INBRE logo

 INBRE Seminar Series 

New Mexico Tech logo
INBRE Home       NMT Biology
Back to Schedule

Dr. F. Ann Walker

Novel NO-Releasing Heme Proteins
from the Saliva of Blood-Sucking Insects

The components of the saliva of blood-sucking insects that aid in the insects' ability to obtain a sufficient blood meal include a wide variety of molecules that are 1) prostaglandins that cause skin vasodilation, or 2) peptides or other components that inhibit various enzymes of the clotting cascade, or 3) components that prevent platelet aggregation, or 4) components that cause vasodilation, and/or 5) components that prevent secreted histamine from initiating the immune response.

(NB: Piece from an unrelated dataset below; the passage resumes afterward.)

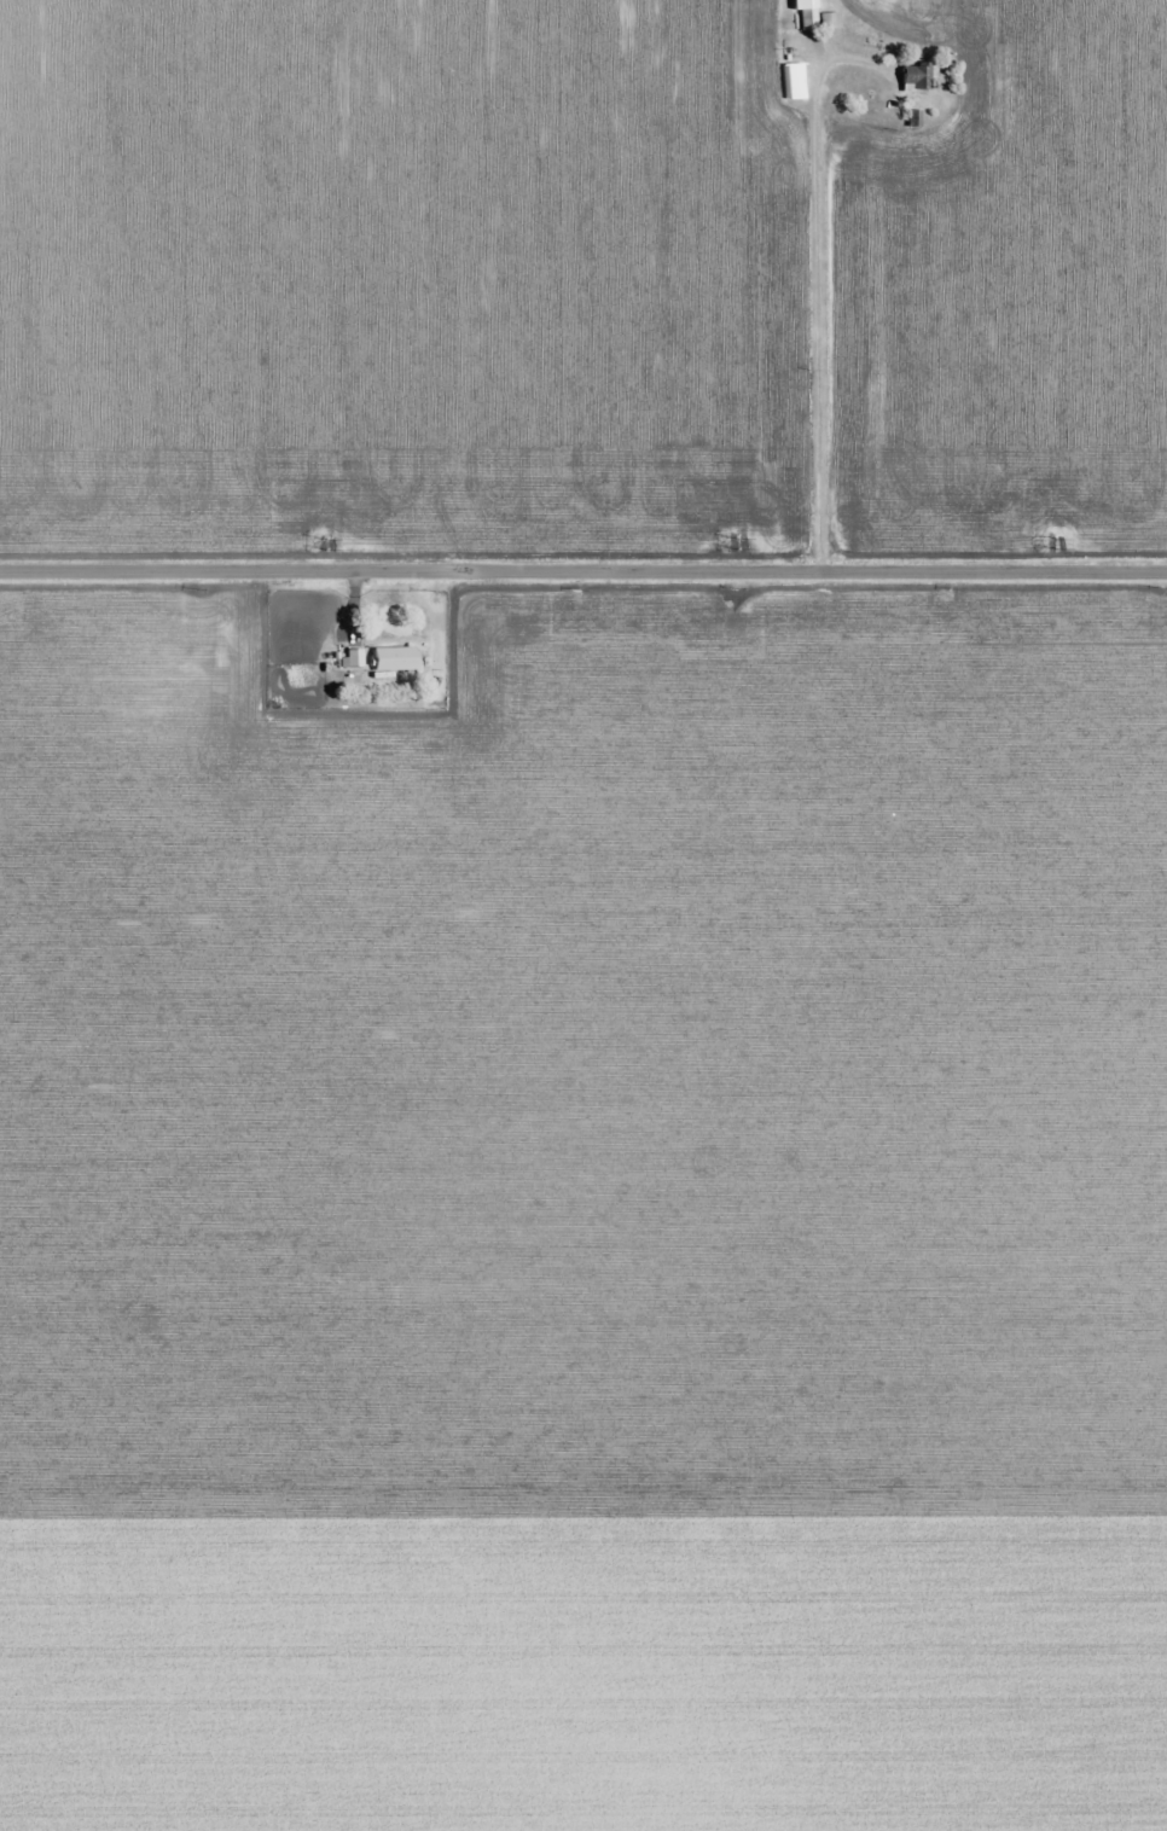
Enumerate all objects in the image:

We have discovered some unique NO-bound heme proteins, called nitrophorins, which release NO and bind histamine, thus aiding by means of scenarios 3, 4 and 5, and one of them also has anti-clotting activity against factor Xa of the clotting cascade (scenario 2). The nitrophorins (NP) from the salivary glands of the kissing bug (Rhodnius prolixus) have been cloned, sequenced, expressed, purified and characterized by optical, EPR, NMR, FTIR and resonance Raman spectroscopies, X-ray crystallography, and electrochemistry. These are unique heme proteins that are stabilized in the Fe(III) oxidation state, thus insuring that NO can dissociate from the proteins upon the insect's injection of them into the tissues of the victim, thus diluting the NO-binding proteins by approximately 100-fold. There are four nitrophorins in the R. prolixus saliva that display interesting similarities and differences. All have molecular weights of about 20 kD. In contrast, the bedbug (Cimex lectularius) has one nitrophorin with a molecular weight of about 30 kD and no sequence or structural homology with the Rhodnius proteins, and even a different heme proximal ligand. Hence, it appears that these two insects from different families of Hemiptera developed the ability to stabilize NO for long periods of time by binding it to a heme protein via convergent evolution. Current work to be discussed involves preparation and investigation of the electrochemistry of site-directed mutants of the R. prolixus nitrophorins and detailed NMR investigations aimed at studying the heme binding site.

Dr. F. Ann Walker is Regents Professor of Chemistry and Professor of Biochemistry and Molecular Biophysics at the University of Arizona. She received her Ph.D. in 1966 from Brown University, and in 2006 received the Alfred Bader Award in Bioinorganic Chemistry from the American Chemical Society. She has authored nearly 150 papers.